Concomitantly to these developments, in the first half of the fifteenth century, the emergence of perspective in paintings led to numerous interconnected and largely unintentional changes in representants, which in their accumulation brought about the conception of the territorial state as a bounded area inside which power is spread evenly over the entire territory. Geometry intertwined the effects of single-point perspective in painting (Edgerton 1975), Cartesian mapping (Branch 2014), fortification design (Langins 2004), practices of warfare, and garden and palace architecture (Mukerji 1997). The combined consequences in representants generated the imagery of the territorial state.  

The prevalent order in the early eighteenth century in Europe was then a hierarchical order between independent and territorial states. The Austrian emperor, the French king, and the Spanish king could ensure their high standing thanks to the prevailing representants of diplomatic precedence and courtly ceremony that infiltrated even the army and military practices (Anderson 1988, 1993). Yet, several actors were asking for a more dominant role on the European stage—Great Britain, Prussia, and Russia. Statesmen in the European order considered these three powers inferior to France and Austria, despite the formers’ sustained efforts to establish a high position for themselves with the help of the dominant representants. The three powers began to ridicule matters of diplomatic precedence to devalue this representant (Mori 2010; Wolf 1951). Simultaneously they made full use of the emerging developments in the military realm, which allowed rulers to exert a higher degree of control over their armies (Anderson 1988). The territorial balance of power emerged as Europe’s new ordering principle by the time of the Congress of Vienna (Holsti 1991).

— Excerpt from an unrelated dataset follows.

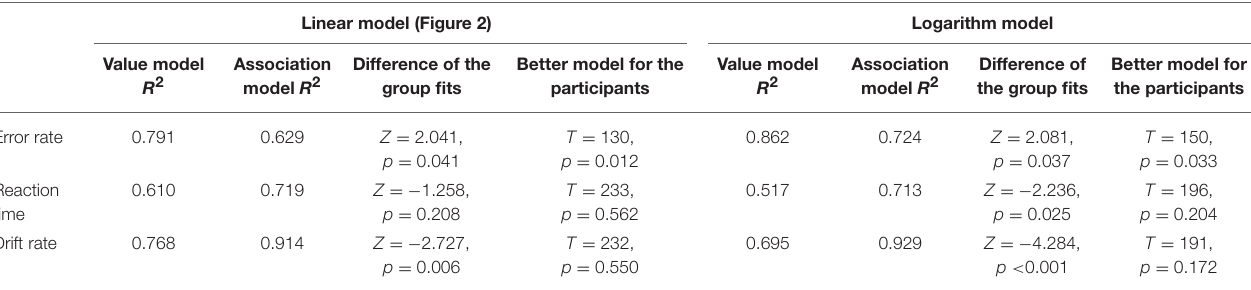
TABLE 3 | Goodness of fit of the models (measured as R 2 ) and comparison of the correlations (Difference column) for the error rates, reaction times, and drift rates patterns based on the group average data, and hypothesis tests for choosing the better model based on the participants’ data in the replication study.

The historical insights help with understanding the EU’s governing arrangements. The EU is in a state of flux. Different actors support different ordering arrangements and struggles over representants are related to these questions. For example, the European Parliament continues to develop new EU-level representants that we know from the realm of domestic politics to increase its power and make the EU look more like a federal state. Thus it developed the Spitzenkandidaten-initiative, the idea that each party will have one Spitzenkandidat for the elections to the European Parliament, with the understanding that the Spitzenkandidat who wins the election will become the new President of the European Commission. The initiative occurred against the initial resistance of the Council (composed of member state representatives), and against the stipulations in the Lisbon Treaty (Traynor 2014). Yet, the European Parliament carried the day in 2014 and on the basis of these representative dynamics elected Jean-Claude Juncker as the President of the European Commission with a large majority. In 2019, however, the situation played out differently (Cloos 2019; Gray, Barigazzi, and De La Baume 2019). These are the kinds of ongoing struggles over representants in the EU that will determine the EU’s future shape.